During chemotherapy with a cisplatin-containing combination of drugs, 217 blood samples from 30 cancer patients were analyzed for the presence of the main cisplatin-DNA adduct cis-Pt(NH3)2d(pGpG) (Pt-GG). Cisplatin was administered during 3-h infusions on each of 5 consecutive days, resulting in increasing adduct levels which, on the average, were about twice as high after the fifth as after the first infusion. Higher levels were found in blood samples of patients who received the same total amount of cisplatin in one single 3-h infusion. No significant differences in adduct levels were found during first and repeated courses. The nonlinear dependence of adduct levels on total dose can be attributed to removal of adducts. At 21 h after a very first cisplatin infusion 76% of the adducts were removed. Lower percentages of removal were observed over the 21-h periods following the fourth and fifth infusions of 5-day courses (49 and 53%, respectively). After the initial 21 h the removal of adducts continued, albeit at a slower rate.

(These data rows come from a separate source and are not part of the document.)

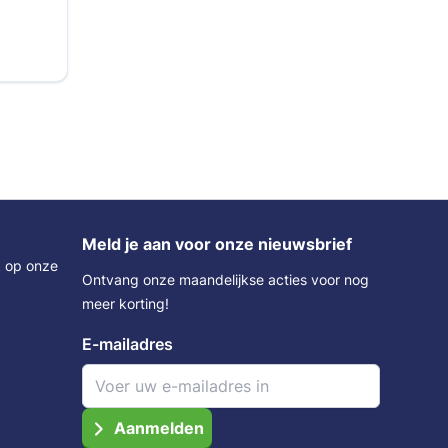
Meld je aan voor onze nieuwsbrief
k op onze
Ontvang onze maandelijkse acties voor nog
meer korting!
E-mailadres
Aanmelden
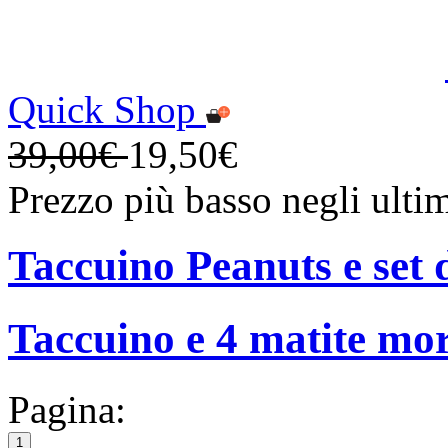
Quick Shop
39,00€
19,50€
Prezzo più basso negli ulti
Taccuino Peanuts e set 
Taccuino e 4 matite mo
Pagina:
1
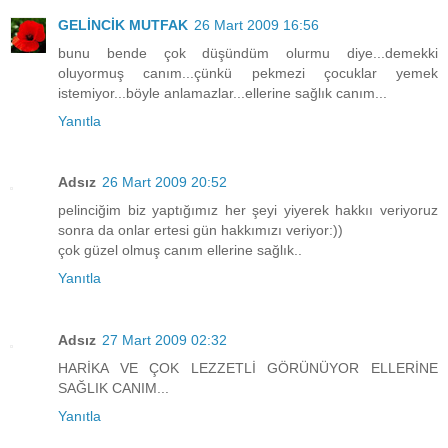
GELİNCİK MUTFAK
26 Mart 2009 16:56
bunu bende çok düşündüm olurmu diye...demekki
oluyormuş canım...çünkü pekmezi çocuklar yemek
istemiyor...böyle anlamazlar...ellerine sağlık canım...
Yanıtla
Adsız
26 Mart 2009 20:52
pelinciğim biz yaptığımız her şeyi yiyerek hakkıı veriyoruz
sonra da onlar ertesi gün hakkımızı veriyor:))
çok güzel olmuş canım ellerine sağlık..
Yanıtla
Adsız
27 Mart 2009 02:32
HARİKA VE ÇOK LEZZETLİ GÖRÜNÜYOR ELLERİNE
SAĞLIK CANIM...
Yanıtla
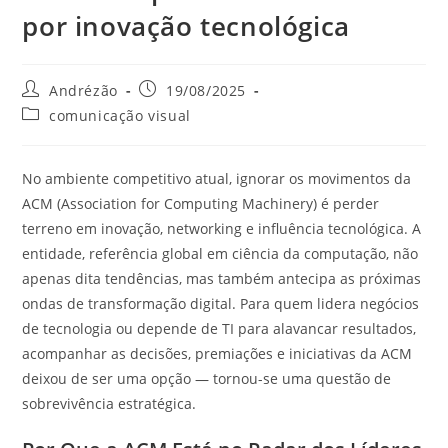
por inovação tecnológica
Andrézão
19/08/2025
comunicação visual
No ambiente competitivo atual, ignorar os movimentos da
ACM (Association for Computing Machinery) é perder
terreno em inovação, networking e influência tecnológica. A
entidade, referência global em ciência da computação, não
apenas dita tendências, mas também antecipa as próximas
ondas de transformação digital. Para quem lidera negócios
de tecnologia ou depende de TI para alavancar resultados,
acompanhar as decisões, premiações e iniciativas da ACM
deixou de ser uma opção — tornou-se uma questão de
sobrevivência estratégica.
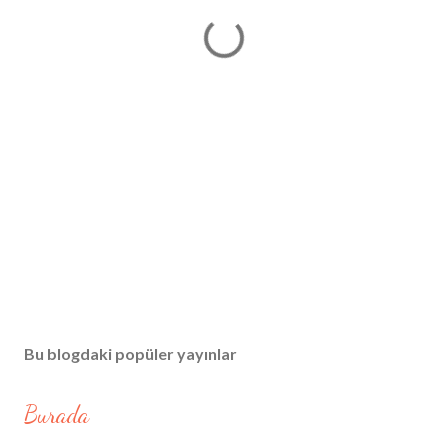
Bu blogdaki popüler yayınlar
Burada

Substantial interindividual variation was found in the adduct levels, which did correlate with the levels obtained after in vitro cisplatin treatment of blood samples from the same patients but not with their age or gender. Testicular cancer patients with complete tumor response showed higher adduct levels in their blood than those with partial response or progressive disease. When blood samples from 8 healthy volunteers were treated with cisplatin in vitro, the person-to-person variation in adduct levels and the intraindividual variation observed over a 2-year period were found to be in the same range, which was narrower than that observed with samples from treated patients. In vitro studies with human blood showed that the formation of the Pt-GG adduct is proportional to cisplatin concentration and complete after about 1 hour. In some of the in vivo and in vitro cisplatin-treated blood samples, all 4 known platinum-DNA adducts were determined. In all cases Pt-GG was by far the major adduct, and no significant differences were observed with respect to the relative amounts of the 4 adducts. Similar adduct ratios were found in DNA from a testicular tumor obtained from a patient who underwent orchidectomy; the Pt-GG adduct level was about 10-fold higher than that in his blood cells.